West tendit le bras pour attraper un épais cocon de couvertures blanches dont ne dépassait que le minuscule visage d’un bébé endormi. West sourit au nourrisson, dégageant doucement les couvertures pour lui caresser les joues. West poussa un soupir de soulagement. Cellui-ci avait survécu au voyage depuis la Terre. Iel était encore vivanz et respirait paisiblement. Elle læ serra fort contre elle, lui offrant un léger bercement.

Une nouvelle Arrivée. La porte s’ouvrit derrière elle et West se tourna pour voir Seva l’accueillir avec un sourire.

« Une nouvelle ?, demanda Seva.

− Tout juste arrivée. » West ouvrit ses bras pour que Seva puisse voir le bébé. Seva se pencha doucement sur le visage endormi et soupira.

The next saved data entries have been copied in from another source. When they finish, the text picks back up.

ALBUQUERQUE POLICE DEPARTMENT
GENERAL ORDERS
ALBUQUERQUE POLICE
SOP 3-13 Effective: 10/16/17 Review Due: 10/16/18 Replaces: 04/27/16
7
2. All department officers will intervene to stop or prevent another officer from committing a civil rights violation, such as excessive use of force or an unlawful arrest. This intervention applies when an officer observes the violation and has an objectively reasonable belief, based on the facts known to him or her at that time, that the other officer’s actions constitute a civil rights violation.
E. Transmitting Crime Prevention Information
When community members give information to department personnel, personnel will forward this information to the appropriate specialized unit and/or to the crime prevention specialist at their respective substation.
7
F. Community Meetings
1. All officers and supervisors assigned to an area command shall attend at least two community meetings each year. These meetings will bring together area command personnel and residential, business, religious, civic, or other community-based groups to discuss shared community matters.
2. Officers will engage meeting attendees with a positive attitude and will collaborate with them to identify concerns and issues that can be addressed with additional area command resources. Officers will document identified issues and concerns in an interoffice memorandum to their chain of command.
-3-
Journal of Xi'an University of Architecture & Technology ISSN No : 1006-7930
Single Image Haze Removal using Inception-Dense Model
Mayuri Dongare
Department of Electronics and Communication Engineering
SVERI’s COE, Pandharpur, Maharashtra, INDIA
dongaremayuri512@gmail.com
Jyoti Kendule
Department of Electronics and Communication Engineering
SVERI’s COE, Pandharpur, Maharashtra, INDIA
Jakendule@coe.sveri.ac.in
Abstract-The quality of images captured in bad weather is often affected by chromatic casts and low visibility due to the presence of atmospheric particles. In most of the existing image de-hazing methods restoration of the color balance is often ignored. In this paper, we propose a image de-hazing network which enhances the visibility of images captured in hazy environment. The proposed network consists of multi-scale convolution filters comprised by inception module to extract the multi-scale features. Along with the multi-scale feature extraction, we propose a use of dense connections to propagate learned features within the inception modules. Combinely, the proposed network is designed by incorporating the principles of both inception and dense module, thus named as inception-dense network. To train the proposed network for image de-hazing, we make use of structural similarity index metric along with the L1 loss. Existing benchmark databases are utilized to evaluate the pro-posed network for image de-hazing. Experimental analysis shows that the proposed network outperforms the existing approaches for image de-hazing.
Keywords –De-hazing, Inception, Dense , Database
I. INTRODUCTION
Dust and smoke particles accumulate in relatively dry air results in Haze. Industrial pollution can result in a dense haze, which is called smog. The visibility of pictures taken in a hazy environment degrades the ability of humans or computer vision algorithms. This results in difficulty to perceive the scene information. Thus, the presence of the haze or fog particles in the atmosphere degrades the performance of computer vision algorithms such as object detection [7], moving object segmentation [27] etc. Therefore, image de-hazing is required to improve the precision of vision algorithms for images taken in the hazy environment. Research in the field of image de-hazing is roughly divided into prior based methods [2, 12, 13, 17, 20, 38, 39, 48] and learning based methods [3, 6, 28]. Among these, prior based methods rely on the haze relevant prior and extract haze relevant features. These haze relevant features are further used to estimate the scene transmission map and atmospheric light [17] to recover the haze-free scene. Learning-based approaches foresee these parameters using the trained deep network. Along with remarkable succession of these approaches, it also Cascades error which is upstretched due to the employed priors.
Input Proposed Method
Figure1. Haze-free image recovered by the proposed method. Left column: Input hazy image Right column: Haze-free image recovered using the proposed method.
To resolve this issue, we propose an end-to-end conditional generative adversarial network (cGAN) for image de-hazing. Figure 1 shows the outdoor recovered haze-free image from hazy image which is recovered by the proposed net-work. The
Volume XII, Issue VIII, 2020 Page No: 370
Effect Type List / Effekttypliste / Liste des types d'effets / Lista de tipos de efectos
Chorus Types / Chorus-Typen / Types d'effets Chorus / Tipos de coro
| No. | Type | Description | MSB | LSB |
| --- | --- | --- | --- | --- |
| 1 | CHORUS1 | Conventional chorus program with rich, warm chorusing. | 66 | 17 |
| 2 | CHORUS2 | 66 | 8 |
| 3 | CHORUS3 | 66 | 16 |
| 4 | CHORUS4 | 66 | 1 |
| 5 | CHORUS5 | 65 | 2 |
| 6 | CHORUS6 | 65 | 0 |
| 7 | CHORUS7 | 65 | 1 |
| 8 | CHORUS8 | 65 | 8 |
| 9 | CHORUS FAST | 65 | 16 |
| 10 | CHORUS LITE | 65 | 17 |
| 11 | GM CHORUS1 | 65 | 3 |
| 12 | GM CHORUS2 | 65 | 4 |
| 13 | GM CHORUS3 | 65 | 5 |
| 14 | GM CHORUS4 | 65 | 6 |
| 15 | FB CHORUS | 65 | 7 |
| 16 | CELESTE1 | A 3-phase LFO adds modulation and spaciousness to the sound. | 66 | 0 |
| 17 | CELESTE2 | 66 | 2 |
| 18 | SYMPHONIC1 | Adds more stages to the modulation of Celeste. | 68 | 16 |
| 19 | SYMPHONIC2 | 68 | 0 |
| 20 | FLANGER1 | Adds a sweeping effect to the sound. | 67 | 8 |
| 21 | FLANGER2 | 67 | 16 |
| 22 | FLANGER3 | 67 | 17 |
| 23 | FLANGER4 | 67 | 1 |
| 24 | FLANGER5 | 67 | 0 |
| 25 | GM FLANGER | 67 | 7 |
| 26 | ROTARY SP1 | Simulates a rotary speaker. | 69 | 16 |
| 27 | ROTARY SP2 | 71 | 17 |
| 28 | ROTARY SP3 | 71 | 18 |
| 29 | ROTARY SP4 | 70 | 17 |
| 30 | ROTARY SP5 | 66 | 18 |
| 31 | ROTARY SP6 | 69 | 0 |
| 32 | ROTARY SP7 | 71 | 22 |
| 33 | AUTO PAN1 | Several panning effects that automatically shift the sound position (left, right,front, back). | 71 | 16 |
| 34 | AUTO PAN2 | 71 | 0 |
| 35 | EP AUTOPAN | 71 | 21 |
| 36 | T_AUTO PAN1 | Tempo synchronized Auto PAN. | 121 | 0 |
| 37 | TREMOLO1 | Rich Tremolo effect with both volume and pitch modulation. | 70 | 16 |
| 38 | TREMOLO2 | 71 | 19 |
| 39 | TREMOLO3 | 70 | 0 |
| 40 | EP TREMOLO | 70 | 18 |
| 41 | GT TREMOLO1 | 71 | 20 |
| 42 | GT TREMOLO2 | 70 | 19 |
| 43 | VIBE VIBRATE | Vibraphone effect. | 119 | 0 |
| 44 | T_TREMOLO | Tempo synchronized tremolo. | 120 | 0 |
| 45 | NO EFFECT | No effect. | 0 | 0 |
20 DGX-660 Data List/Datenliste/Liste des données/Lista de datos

« Tiens, offrit West. Prends donc la petite créature. Je vais nettoyer ici. Je m’apprêtais à partir de toute façon. » Elle passa le bébé à Seva et lui ouvrit la porte. En se retournant pour commencer le nettoyage, elle entendit Seva chanter doucement pour le nourrisson tout en descendant le hall, sa petite voix résonnant jusqu’à la porte qui se fermait derrière elle. West se sourit à elle-même. Seva avait un tel point faible dans son cœur pour les nouvelles Arrivées.

West commença à regrouper les couvertures supplémentaires qui étaient tombées sur le sol. Se penchant sur sa canne, elle les tira avant de remarquer une enveloppe qui dépassait d’entre les draps. Elle se raidit, la respiration coincée dans sa poitrine. Posant les couvertures, elle ramassa l’enveloppe, une inquiétude sur son visage. Iels n’avaient jamais, de tout leur temps sur place, reçu de communication dans aucune des nacelles.

Elle examina l’enveloppe avec attention, la retournant dans ses mains. Elle venait de la Terre. Elle était adressée au Général. Après avoir jeté un regard à la porte fermée, West ouvrit rapidement l’enveloppe, en sortit une lettre qu’elle lut, puis relut.

« Non ce n’est pas possible », soupira-t-elle. Ses pensées fusaient. Elle glissa la lettre dans sa poche et finit rapidement de nettoyer.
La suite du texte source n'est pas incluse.